You know how they are in California. You are what you drive. Loading up in a Yosemite parking lot at trip's end, I noticed a woman by her Lexus SUV looking at us reproachfully. I turned toward her and said with a knowing look and a quiet confidential voice: "The bears did this..." with eyebrows raised and a glance toward the beat up Honda. Her laughter barked out so suddenly she slobbered herself! Have you ever seen a well coiffed Lexus owner slobber herself?- Priceless.

Frugality is unique. How many 26 year old Hondas do you see in a day? How many look-alike SUVs? You just can't have this kind of fun with some ho-hum car that's expensive to pay for, insure, pay tag taxes on and fuel. Being frugal, we've other plans for the money we save and we're making dreams come true.

Our ranch is one such dream. Not fancy, we live where the deer and the antelope work. Our home is the best part. Passive solar and earth bermed on the north side, I designed and built it all myself over 2 years. (If you want some quiet time alone, tell your friends you're shingling a roof. Ahh, the solitude!) Energy bills are trivial year round and it's the most comfortable home I know of. Years ago the country neighbors gave me funny looks. Now they take notes. Frugal and unpretentious, the house is our ally, not an enemy with a suction hose in our purse for payments and utility bills.

We've visited $300,000 plus trophy homes. You know, the ones with walls that move in the wind. They tend toward over-glazing. Think of the energy loss caused by two storey windows.
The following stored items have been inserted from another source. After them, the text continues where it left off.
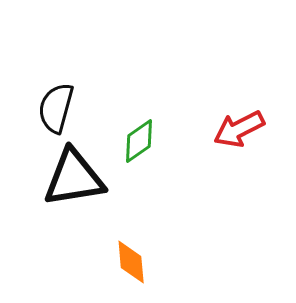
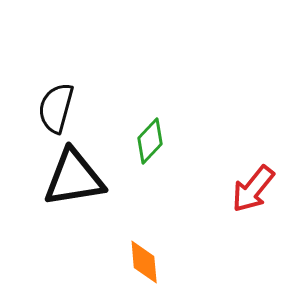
red arrow: moved 14 px right, 60 px down; rotated 24 degrees counterclockwise
green diamond: moved 11 px right; rotated 12 degrees counterclockwise
orange diamond: moved 13 px right
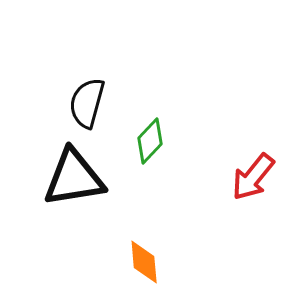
black semicircle: moved 31 px right, 5 px up
red arrow: moved 12 px up
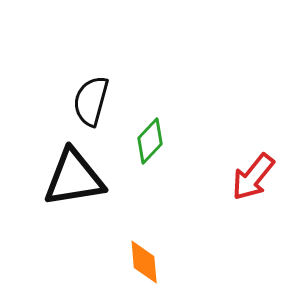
black semicircle: moved 4 px right, 2 px up
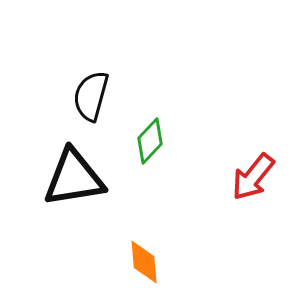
black semicircle: moved 5 px up
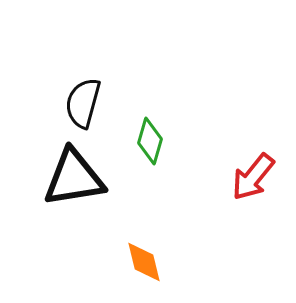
black semicircle: moved 8 px left, 7 px down
green diamond: rotated 27 degrees counterclockwise
orange diamond: rotated 9 degrees counterclockwise
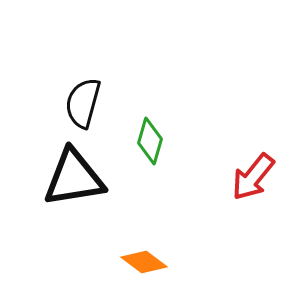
orange diamond: rotated 39 degrees counterclockwise
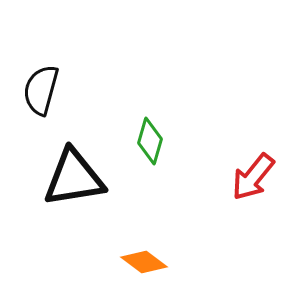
black semicircle: moved 42 px left, 13 px up
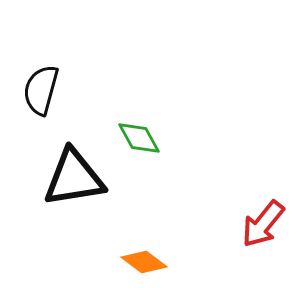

What's the point? I guess a two story ceiling allows three vultures - big energy bills, big taxes and forclosure to circle in comfort. Does anyone else think these huge drafty barns are ridiculous? I suppose I could buy XXXL clothes if I wanted to, but I'd look pretty silly. I buy what fits. That's the point of being frugal. Don't suffer, buy what fits you and buy carefully. Plan and save for your future. Buying to impress the neighbors or strangers on the highway is a path fraught with needless stress. A path that augurs bankruptcy or divorce.

To be frugal, be true to yourself. Fashion, after all, is merely a race to conform to others. Living simply allows you the greatest luxury; Time. Time without worry, to laugh and be a family. Time to enjoy this great state that we live in. Time to do a little of what you love instead of only the things you must. Time to live.